-- MATERIAL TO PROCESS follows --

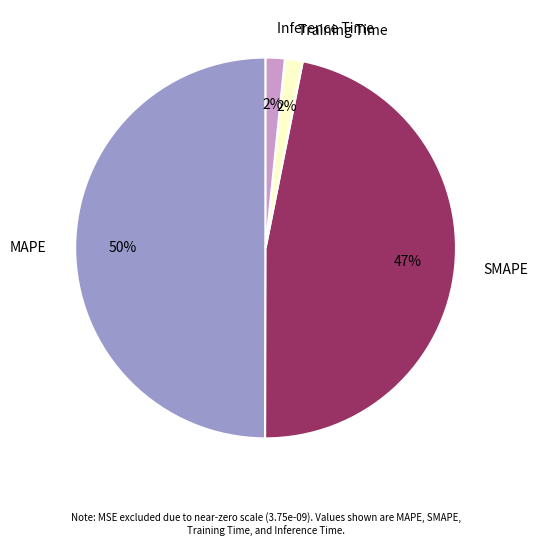

Count the number of slices in the pie.

4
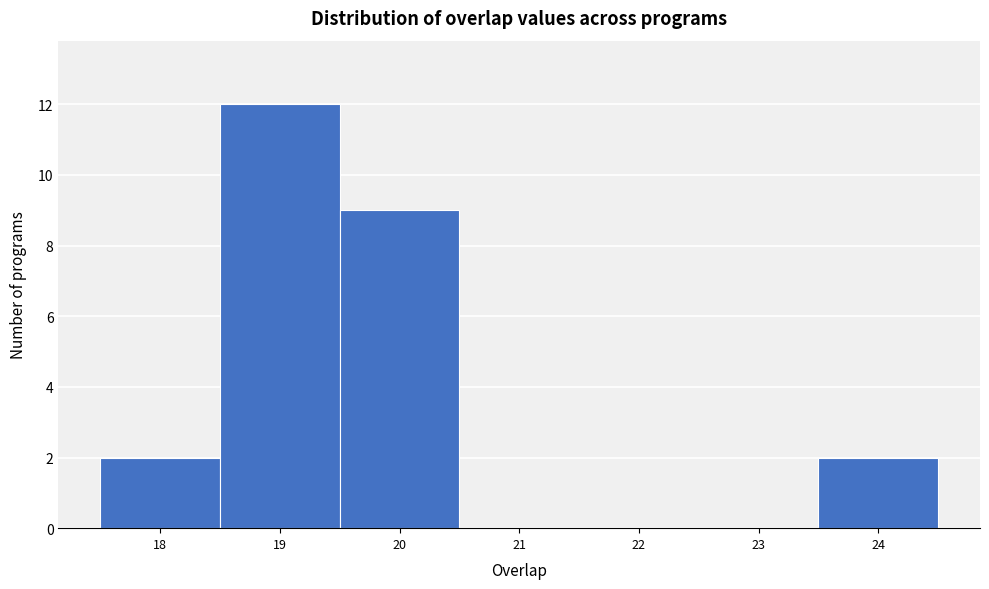

Over which range of the x-axis is the bar tallest?

18.5 to 19.5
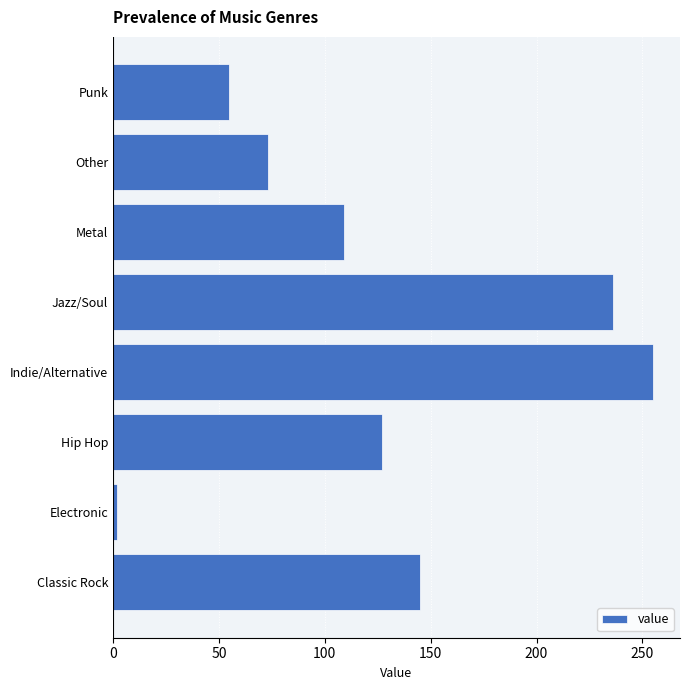

Rank the categories by value from lowest to highest.

Electronic, Punk, Other, Metal, Hip Hop, Classic Rock, Jazz/Soul, Indie/Alternative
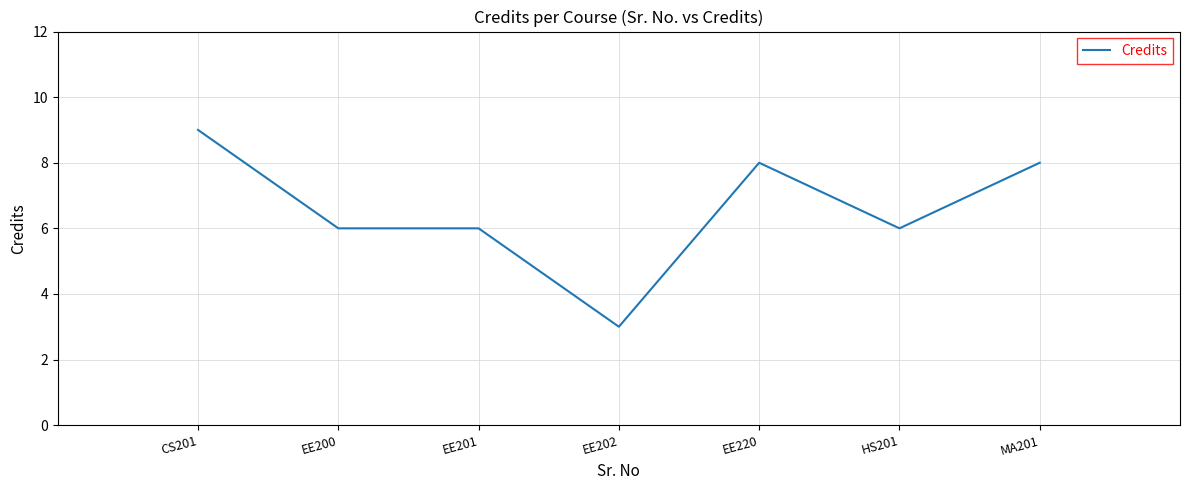

The value at EE201 is 11. True or false?

False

-- MATERIAL TO PROCESS concluded --

Reproduce the listing above word for word, omitting the pictures.

Count the number of slices in the pie.

4

Over which range of the x-axis is the bar tallest?

18.5 to 19.5

Rank the categories by value from lowest to highest.

Electronic, Punk, Other, Metal, Hip Hop, Classic Rock, Jazz/Soul, Indie/Alternative

The value at EE201 is 11. True or false?

False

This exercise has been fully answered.